Ed: We need to apply pressure on those who actually bring traffic to conurbations. Supermarkets are large traffic drivers and they must have a responsibility in the same way that gambling companies and confectionery companies take responsibility for the damaging effects of their products. I think we're in the same position as Jamie Oliver with his sugar tax.

Phil: We’re a long way from the sugar tax in fact. There are actually incentives to drive, such as tax deductions for companies and benefits for employees.

Ed: We won't get there until the industry can coalesce around a powerful message. What do you think is going to happen in the industry over the next two to three years?
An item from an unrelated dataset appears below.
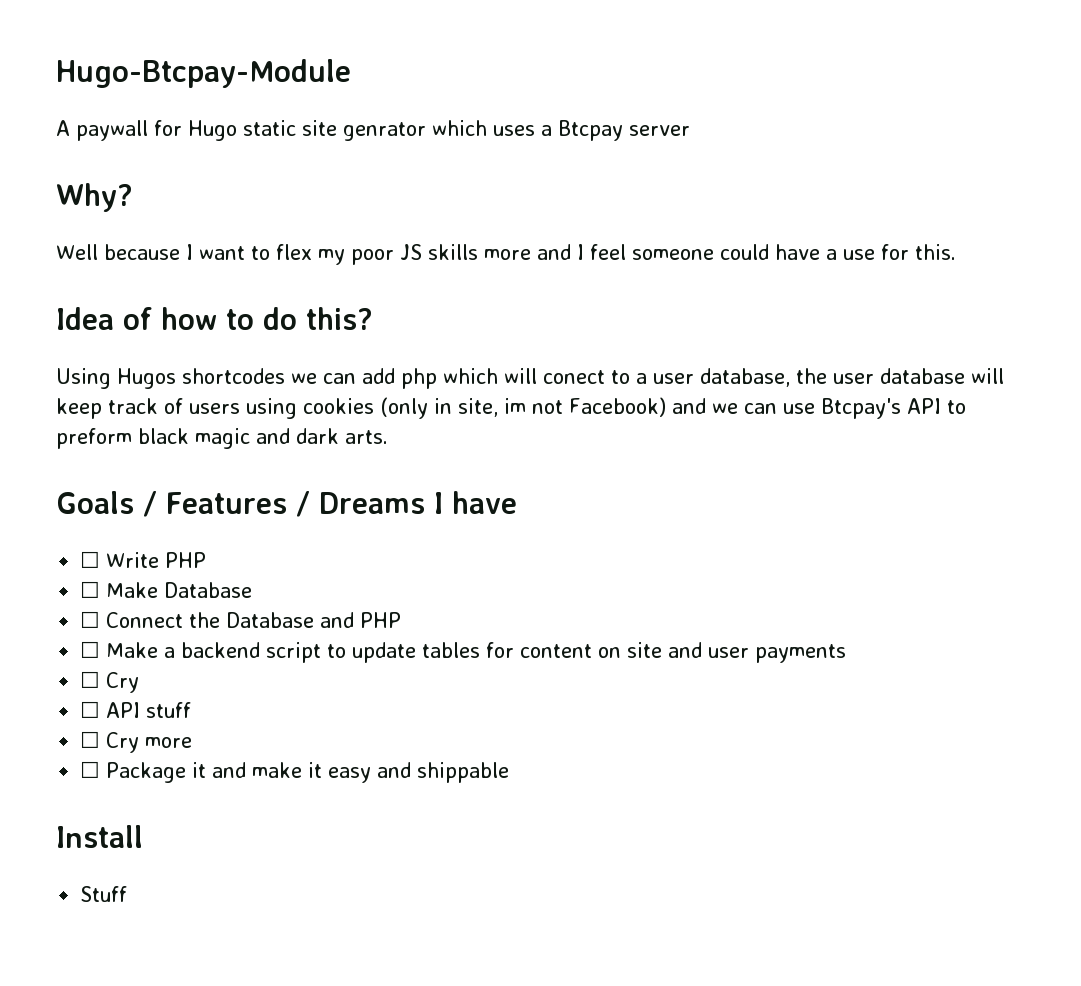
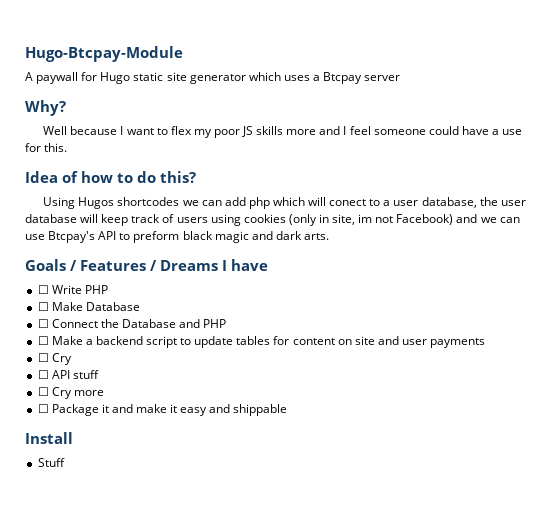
[343,122,426,141] genrator -> [189,74,246,84] generator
Phil:The future of the transport bill will be very important to what happens in the UK. That should make it clearer how this new class of e-scooter, of power transporter, can operate. Getting clarity on that is going to lead to massive change in the number of people riding around on micromobility devices. There are a lot of people who cycle, but there are a lot of people who, for whatever reason, just prefer not to cycle, and a lot of those people might choose to scoot instead - or whatever the verb ends up being. I think that will change a lot of the commercial models. And then it needs to be implemented at the local level in a coherent way for shared transport. And that's what we're advocating for; fully joined up micromobility systems that are controlled by a local authority, by whatever contracting method, integrated into the planning department and the public transport department and the public transport system and everything that goes with it. And I think that will happen, actually.